Величайшей угрозой для будущего Германии Клаузевицу рисовались ханжество, безмятежность, удовлетворенность существующим положением. Особенно подозрительной Клаузевицу казалась в этот момент философия. Мечтания и абстракция философов могут ослабить порыв к действию. Систематическая смена эпох, о которой говорит Фихте, может умалить значение переживаемого момента и самоценность выдвигаемых им задач. Возможно, Клаузевиц имел в виду и Гегеля, о котором должен был знать от Шлегеля и который после Тильзитского мира занял дружественную Наполеону позицию.

Зиму 1807–1808 годов, в течение которой Фихте держал «речи к германскому народу», Клаузевиц провел в Берлине, слушал знаменитого философа и читал его только что вышедший труд «Основные черты современной эпохи». Но, по мнению Клаузевица, взгляды Фихте были не слишком практичны и не имели достаточной опоры в истории и опыте.

Клаузевиц вовсе умалчивает о представителе аристократической эпохи «поэтов и мыслителей», Гете, который благодушествовал в Веймаре и на призывы к восстанию против французов давал олимпийский ответ: «рабы, не звените вашими цепями».

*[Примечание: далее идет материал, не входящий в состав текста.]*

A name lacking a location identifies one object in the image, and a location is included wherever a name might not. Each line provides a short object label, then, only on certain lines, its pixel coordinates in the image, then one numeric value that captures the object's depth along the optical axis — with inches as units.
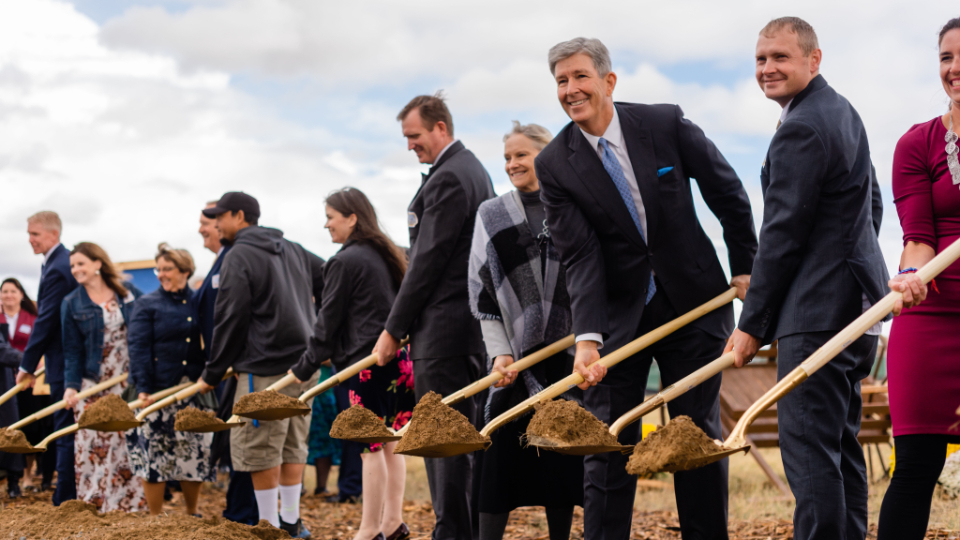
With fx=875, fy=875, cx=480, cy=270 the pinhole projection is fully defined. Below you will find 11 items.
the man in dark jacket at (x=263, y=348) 219.0
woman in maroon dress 113.4
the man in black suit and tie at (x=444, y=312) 168.1
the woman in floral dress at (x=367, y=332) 200.4
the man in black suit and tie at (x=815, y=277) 110.4
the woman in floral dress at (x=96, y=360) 264.5
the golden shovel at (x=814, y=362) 106.1
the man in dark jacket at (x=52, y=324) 277.4
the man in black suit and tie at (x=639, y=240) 134.9
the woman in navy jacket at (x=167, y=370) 242.5
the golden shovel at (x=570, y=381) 127.2
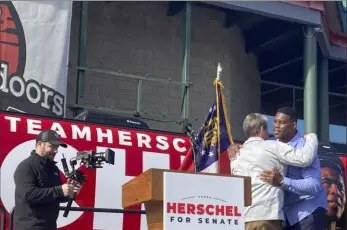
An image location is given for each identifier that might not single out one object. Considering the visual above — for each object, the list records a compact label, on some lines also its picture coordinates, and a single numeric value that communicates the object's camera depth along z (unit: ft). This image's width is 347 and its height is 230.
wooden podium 14.23
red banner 21.24
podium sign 14.30
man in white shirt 16.30
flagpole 20.47
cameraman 17.44
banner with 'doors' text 29.45
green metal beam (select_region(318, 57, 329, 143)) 47.24
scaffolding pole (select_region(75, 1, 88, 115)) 34.55
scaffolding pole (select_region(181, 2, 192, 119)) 36.65
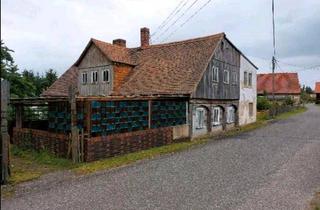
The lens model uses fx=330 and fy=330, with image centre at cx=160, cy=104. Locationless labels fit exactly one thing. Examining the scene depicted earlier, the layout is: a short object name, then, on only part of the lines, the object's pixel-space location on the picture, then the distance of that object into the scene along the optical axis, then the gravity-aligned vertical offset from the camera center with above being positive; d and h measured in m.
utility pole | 38.70 +3.98
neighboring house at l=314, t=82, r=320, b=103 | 83.66 +1.55
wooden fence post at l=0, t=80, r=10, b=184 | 9.40 -1.29
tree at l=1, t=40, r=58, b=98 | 15.33 +0.90
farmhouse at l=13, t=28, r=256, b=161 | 14.02 +0.02
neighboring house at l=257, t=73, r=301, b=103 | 71.00 +2.43
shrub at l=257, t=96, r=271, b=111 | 43.12 -1.01
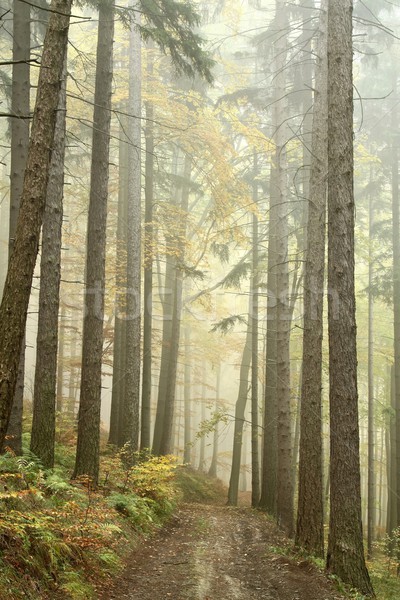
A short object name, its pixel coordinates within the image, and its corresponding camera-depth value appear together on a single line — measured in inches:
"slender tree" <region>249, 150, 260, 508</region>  688.1
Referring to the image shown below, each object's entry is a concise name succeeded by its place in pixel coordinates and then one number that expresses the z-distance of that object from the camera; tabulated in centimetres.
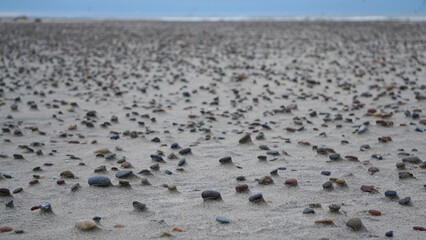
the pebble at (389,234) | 326
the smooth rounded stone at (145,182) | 446
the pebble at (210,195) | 403
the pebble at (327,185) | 425
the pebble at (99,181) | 437
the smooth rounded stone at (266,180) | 443
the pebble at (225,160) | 513
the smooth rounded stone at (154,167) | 491
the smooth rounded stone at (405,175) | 450
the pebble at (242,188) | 423
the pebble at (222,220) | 357
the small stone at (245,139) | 603
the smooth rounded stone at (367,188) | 418
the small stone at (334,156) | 516
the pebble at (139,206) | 380
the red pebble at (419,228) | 335
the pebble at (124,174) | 462
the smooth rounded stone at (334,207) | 367
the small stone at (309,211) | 370
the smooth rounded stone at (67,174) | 466
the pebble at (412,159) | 499
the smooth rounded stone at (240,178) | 455
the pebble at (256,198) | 396
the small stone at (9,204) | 384
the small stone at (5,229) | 339
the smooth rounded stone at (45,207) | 371
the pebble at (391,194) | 399
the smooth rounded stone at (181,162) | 510
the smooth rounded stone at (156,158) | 526
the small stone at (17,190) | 416
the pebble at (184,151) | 553
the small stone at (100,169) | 484
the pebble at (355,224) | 338
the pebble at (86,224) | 340
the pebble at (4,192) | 406
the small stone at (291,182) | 435
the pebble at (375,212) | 366
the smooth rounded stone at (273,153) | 543
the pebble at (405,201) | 386
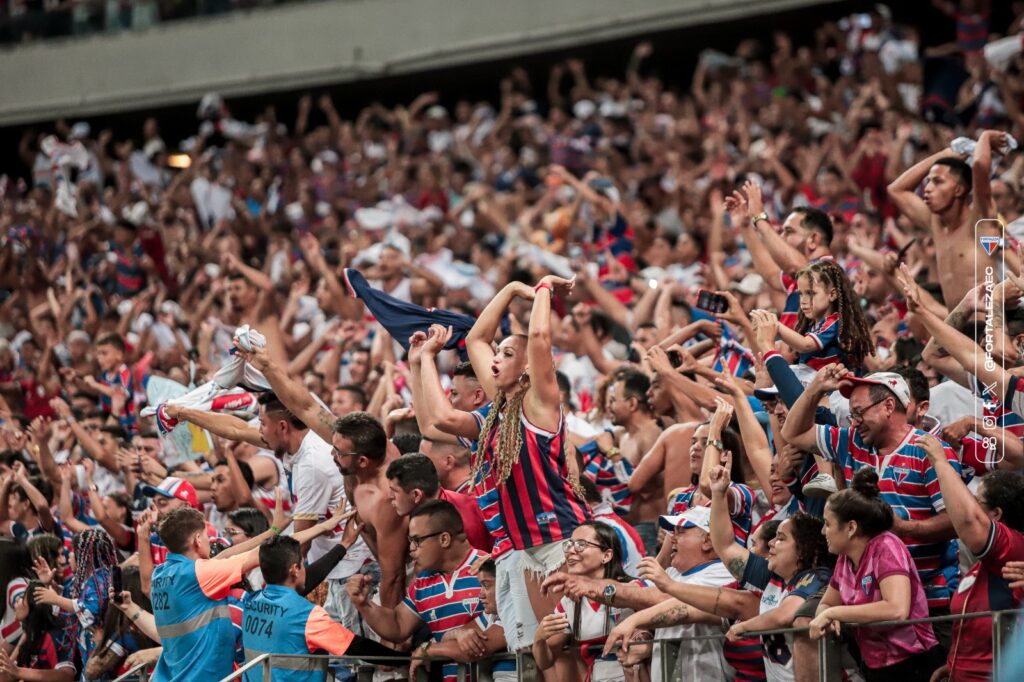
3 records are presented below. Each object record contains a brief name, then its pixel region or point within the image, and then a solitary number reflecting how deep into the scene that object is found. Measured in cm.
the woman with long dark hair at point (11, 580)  1761
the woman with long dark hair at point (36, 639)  1725
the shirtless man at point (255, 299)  2362
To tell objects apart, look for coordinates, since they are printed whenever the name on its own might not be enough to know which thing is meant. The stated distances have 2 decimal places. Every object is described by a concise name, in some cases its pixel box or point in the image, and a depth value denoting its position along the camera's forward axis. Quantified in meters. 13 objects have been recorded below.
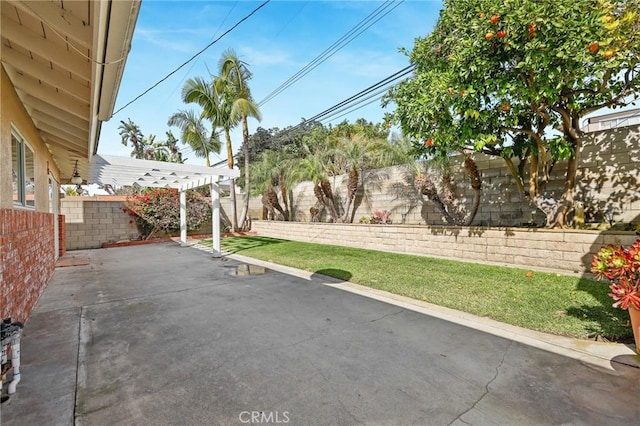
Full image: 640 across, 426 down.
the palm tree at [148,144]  40.25
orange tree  5.09
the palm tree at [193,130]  17.73
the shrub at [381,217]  12.30
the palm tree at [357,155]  12.56
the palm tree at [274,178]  16.03
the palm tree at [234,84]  16.19
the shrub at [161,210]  15.56
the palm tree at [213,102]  16.20
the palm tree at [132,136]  40.81
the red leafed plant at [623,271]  3.20
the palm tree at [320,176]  13.68
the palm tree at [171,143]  40.38
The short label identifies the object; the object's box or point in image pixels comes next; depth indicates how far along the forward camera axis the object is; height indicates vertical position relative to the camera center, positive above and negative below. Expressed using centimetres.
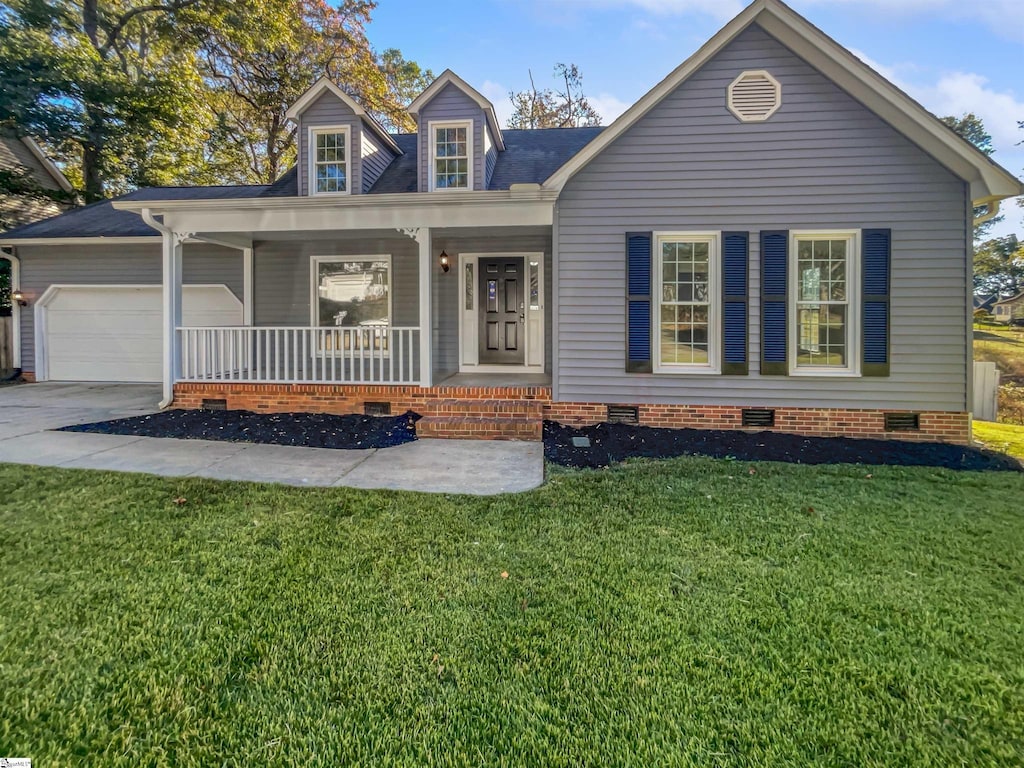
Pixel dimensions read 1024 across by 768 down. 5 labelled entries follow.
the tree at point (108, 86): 1403 +827
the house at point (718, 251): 637 +159
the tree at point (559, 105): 2058 +1089
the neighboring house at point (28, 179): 1439 +563
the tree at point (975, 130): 2660 +1274
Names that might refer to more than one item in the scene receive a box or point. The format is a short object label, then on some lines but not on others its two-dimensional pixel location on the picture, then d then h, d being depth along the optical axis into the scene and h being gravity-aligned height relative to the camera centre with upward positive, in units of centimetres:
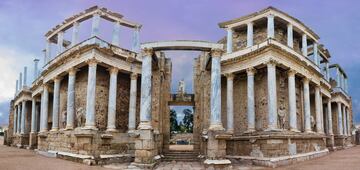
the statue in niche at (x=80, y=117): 2025 -12
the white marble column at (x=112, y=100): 2011 +96
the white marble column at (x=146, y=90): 1611 +130
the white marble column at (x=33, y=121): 3106 -63
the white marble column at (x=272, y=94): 1833 +126
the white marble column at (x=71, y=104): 2038 +71
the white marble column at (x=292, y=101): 1958 +92
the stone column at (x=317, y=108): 2403 +55
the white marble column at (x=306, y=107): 2158 +60
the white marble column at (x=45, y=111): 2514 +32
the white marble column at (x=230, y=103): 2094 +83
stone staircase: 2023 -267
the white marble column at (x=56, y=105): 2273 +72
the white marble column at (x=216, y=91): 1622 +127
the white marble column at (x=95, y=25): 2078 +593
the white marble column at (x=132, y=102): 2119 +88
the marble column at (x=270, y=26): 2006 +565
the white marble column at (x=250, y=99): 1978 +103
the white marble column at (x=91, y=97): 1890 +109
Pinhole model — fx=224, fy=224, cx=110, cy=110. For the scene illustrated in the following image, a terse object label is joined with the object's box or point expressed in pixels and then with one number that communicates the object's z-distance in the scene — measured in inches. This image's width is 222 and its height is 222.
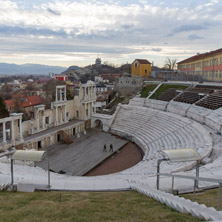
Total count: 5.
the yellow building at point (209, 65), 1540.4
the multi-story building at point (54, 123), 976.3
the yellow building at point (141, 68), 2149.2
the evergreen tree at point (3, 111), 1357.0
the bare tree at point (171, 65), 3142.0
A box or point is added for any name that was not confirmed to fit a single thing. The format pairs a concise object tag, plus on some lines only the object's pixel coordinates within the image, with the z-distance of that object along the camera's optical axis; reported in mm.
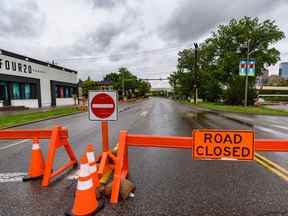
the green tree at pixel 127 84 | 70219
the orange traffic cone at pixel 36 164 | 4008
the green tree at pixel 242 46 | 35125
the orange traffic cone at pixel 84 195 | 2739
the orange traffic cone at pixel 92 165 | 3318
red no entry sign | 3822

Это раздвоение философских верхов Германии на таких принципиальных противников Наполеона, как Фихте и Шлейермахер, и на восхищавшихся им поклонников, как Гете и Гегель, отражало двойственную позицию всего немецкого общества.

Основным противником французской революции и Наполеона являлась Англия. Английская политика жадно ловила на континенте всякого возможного союзника и не скупилась на помощь. В сфере ее воздействия оказывались прежде всего аграрные страны, как Пруссия и Россия, во внешней торговле коих Англия занимала командующие позиции, скупая сельскохозяйственное сырье и поставляя промышленные изделия и колониальные товары. Установленная Наполеоном континентальная система больно ударила по Этим государствам и господствующему в них классу помещиков. Но в западной и южной Германии преобладали потребляющие, а не производящие области, имелись уже начатки промышленности, и последняя под защитой континентальной системы начала энергично развиваться.